Carte blanche publiée dans le journal L'Echo du 22 mars 2011

Par Jean-Pierre Bours (Chargé de cours HEC-Ecole de Gestion - Unité d'Enseignement et de Recherche Finances et Droit)

Les dernières heures du « secret bancaire fiscal » belge semblent sur le point de sonner. Un accord, qui vient d’être conclu entre les cinq groupes de la majorité (L’Echo du 12 mars), organise en effet le démantèlement de ce qui fut longtemps l’un des textes les plus controversés de notre droit fiscal, l’article 318 CIR.

Ce « secret » n’était organisé que dans le seul domaine de l’impôt sur le revenu ; TVA, droits d’enregistrement et de succession y étaient étrangers, les administrations compétentes en ces matières pouvant exiger des banques des informations concernant leurs clients.

La pression internationale

L’effondrement imminent de ce qui demeurait chez nous de ce « secret » a des racines dans le droit fiscal international. En mars 2009, la Belgique a vu son nom inscrit par l’OCDE sur la liste grise des paradis fiscaux, en raison précisément du fait qu’il n’était pas possible, pour les administrations étrangères, d’obtenir des banques belges des renseignements concernant leurs clients non résidents. Pour sortir au plus vite de cette liste infamante, il a fallu renégocier une douzaine au moins de conventions préventives de double imposition, en les « nettoyant » du membre de phrase empêchant que soient interrogées les banques belges (en général, l’article 26). C’est chose faite aujourd’hui, et bien au-delà, puisque, depuis lors, 42 conventions ont été réécrites et ratifiées. Malheureusement, le gouvernement semblait avoir perdu de vue que cette ratification devait être demandée également tant aux Régions qu’aux Communautés. Il va donc falloir faire le nécessaire, sans trop tarder, sous peine de voir notre heureux Royaume réinscrit manu militari sur la liste des paradis fiscaux…

La Belgique a donc renoncé à son secret bancaire fiscal dans ses rapports avec l’étranger, d’abord en revoyant bon nombre de ses conventions internationales, ensuite en reconsidérant la position qui était la sienne au regard de la Directive européenne du 3.6.2003 sur la fiscalité de l’épargne. Depuis le 1er janvier 2010, les banques belges payant un intérêt à un client résident d’un autre état membre de l’UE, doivent communiquer les informations requises à l’administration fiscale de cet autre état…
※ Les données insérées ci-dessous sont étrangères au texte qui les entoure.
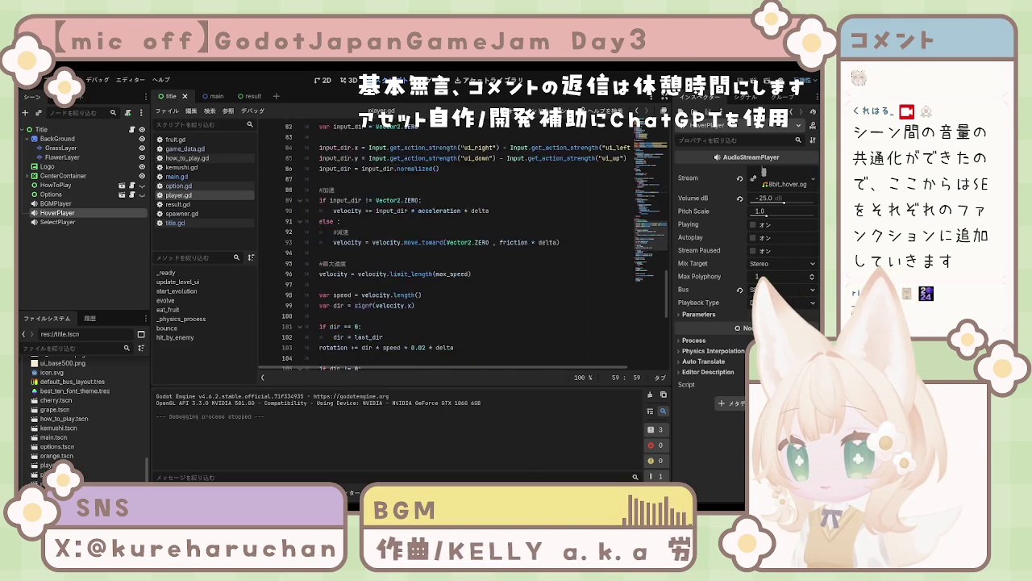
In hit_by_enemy, add get_parent().get_parent().get_node("DamagePlayer").play() after invincible = true
{"action": "scroll", "coordinate": [452, 242], "scroll_direction": "up", "scroll_amount": 2}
Les conséquences en droit interne

Pourtant, en droit interne, l’article 318 CIR subsiste ; ceci a pour conséquence que l’administration belge des contributions directes ne peut toujours pas interroger une banque belge à propos d’un contribuable résident. Difficilement admissible. Les contribuables belges sont mieux traités que les étrangers, dans leurs rapports avec les banques du pays : magnifique exemple de discrimination, qui vaudra tôt ou tard à la Belgique une remontrance  de la part des autorités de l’UE. Il fallait donc œuvrer à la disparition du « secret fiscal », même en interne. Et c’est de cela qu’il a été convenu récemment à la Chambre.

 

SECRET_BANCAIRE

Si l’administration belge des contributions directes souhaite obtenir des informations d’ordre bancaire concernant un contribuable résident, il lui faudra dorénavant (le projet de loi a été voté à la Chambre ce 17 mars) :
-    D’abord s’adresser au contribuable lui-même et lui laisser un délai d’un mois pour fournir les pièces bancaires requises ;
-    A défaut de réponse dans le délai, disposer d’un ou de plusieurs indices de fraude fiscale (condition qui devra être vérifiée par le directeur régional géographiquement compétent), et s’adresser alors à la banque aux fins d’obtenir les pièces souhaitées, les indices de fraude devant être, au même moment, notifiés au contribuable.
Une liste a été dressée, citant quelques exemples d’indices de fraude : possession à l’étranger d’un compte non déclaré, constat de travail au noir, d’erreurs importantes dans les factures, de différences entre deux exemplaires d’une même facture, etc. L’on ne sera pas rassuré de relever que la seule intention, dans le chef de l’administration, de procéder à une situation indiciaire, semblerait pouvoir suffire pour qu’elle puisse interroger  les banques. Au moins faudrait-il qu’elle prouve au préalable l’existence d’un important écart entre les revenus déclarés et les dépenses.
Relevons enfin qu’il est prévu qu’un fichier central des comptes bancaires soit créé au sein de la Banque nationale. Il permettrait à l’administration, désireuse d’interroger les banques à propos d’un contribuable belge, de savoir immédiatement à quelles banques s’adresser. Il ne semble pas prévu que l’on étende ce fichier aux contrats d’assurance vie, ce qui pourrait confirmer ceux-ci dans leur rôle de produits de placement alternatifs... fiscalement discrets.
Encore une question, parmi bien d’autres : cette transparence nouvelle n’incitera-t-elle pas notre législateur à introduire en Belgique un impôt sur les fortunes ? Le fichier central constituera en tout cas un des piliers du futur cadastre des patrimoines dont rêve notre administration…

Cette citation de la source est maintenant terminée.